*WRITTEN TASK:* Present every line of the entries below as a Markdown table with the columns "Row" and "Line Text," numbering the rows and omitting blank lines. Leave the pictures out of the answer.

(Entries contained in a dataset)
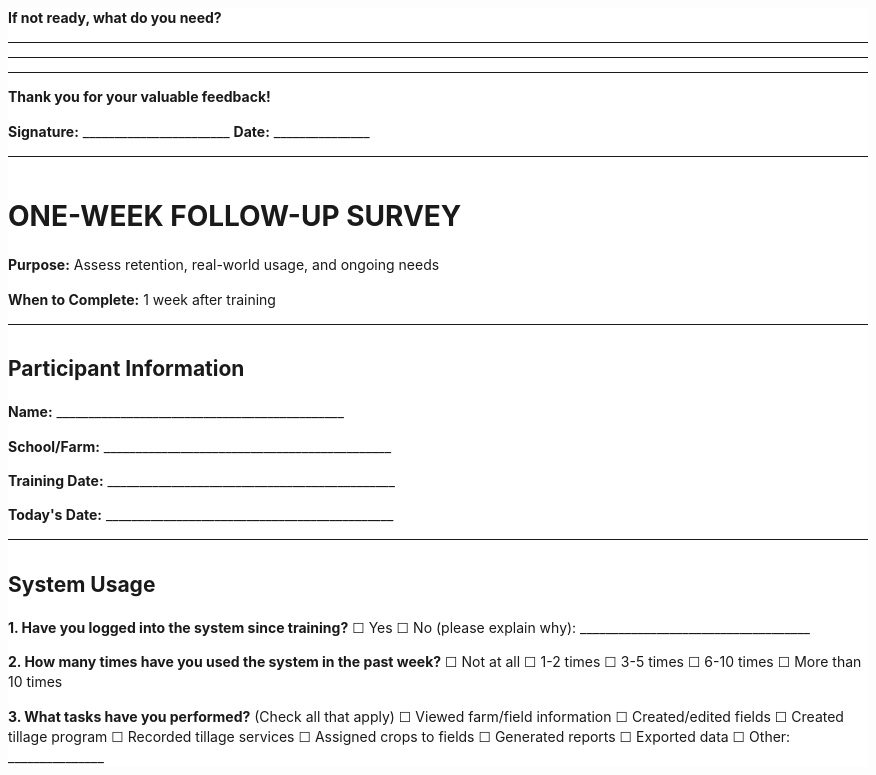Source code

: **If not ready, what do you need?**
_________________________________________________________________
_________________________________________________________________

---

**Thank you for your valuable feedback!**

**Signature:** _______________________  **Date:** _______________

---

# ONE-WEEK FOLLOW-UP SURVEY

**Purpose:** Assess retention, real-world usage, and ongoing needs

**When to Complete:** 1 week after training

---

## Participant Information

**Name:** _____________________________________________

**School/Farm:** _____________________________________________

**Training Date:** _____________________________________________

**Today's Date:** _____________________________________________

---

## System Usage

**1. Have you logged into the system since training?**
☐ Yes
☐ No (please explain why): ____________________________________

**2. How many times have you used the system in the past week?**
☐ Not at all
☐ 1-2 times
☐ 3-5 times
☐ 6-10 times
☐ More than 10 times

**3. What tasks have you performed?** (Check all that apply)
☐ Viewed farm/field information
☐ Created/edited fields
☐ Created tillage program
☐ Recorded tillage services
☐ Assigned crops to fields
☐ Generated reports
☐ Exported data
☐ Other: _______________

*THE ANSWER:*
| Row | Line Text |
|---|---|
| 1 | Source code |
| 2 | : **If not ready, what do you need?** |
| 3 | _________________________________________________________________ |
| 4 | _________________________________________________________________ |
| 5 | --- |
| 6 | **Thank you for your valuable feedback!** |
| 7 | **Signature:** _______________________  **Date:** _______________ |
| 8 | --- |
| 9 | # ONE-WEEK FOLLOW-UP SURVEY |
| 10 | **Purpose:** Assess retention, real-world usage, and ongoing needs |
| 11 | **When to Complete:** 1 week after training |
| 12 | --- |
| 13 | ## Participant Information |
| 14 | **Name:** _____________________________________________ |
| 15 | **School/Farm:** _____________________________________________ |
| 16 | **Training Date:** _____________________________________________ |
| 17 | **Today's Date:** _____________________________________________ |
| 18 | --- |
| 19 | ## System Usage |
| 20 | **1. Have you logged into the system since training?** |
| 21 | ☐ Yes |
| 22 | ☐ No (please explain why): ____________________________________ |
| 23 | **2. How many times have you used the system in the past week?** |
| 24 | ☐ Not at all |
| 25 | ☐ 1-2 times |
| 26 | ☐ 3-5 times |
| 27 | ☐ 6-10 times |
| 28 | ☐ More than 10 times |
| 29 | **3. What tasks have you performed?** (Check all that apply) |
| 30 | ☐ Viewed farm/field information |
| 31 | ☐ Created/edited fields |
| 32 | ☐ Created tillage program |
| 33 | ☐ Recorded tillage services |
| 34 | ☐ Assigned crops to fields |
| 35 | ☐ Generated reports |
| 36 | ☐ Exported data |
| 37 | ☐ Other: _______________ |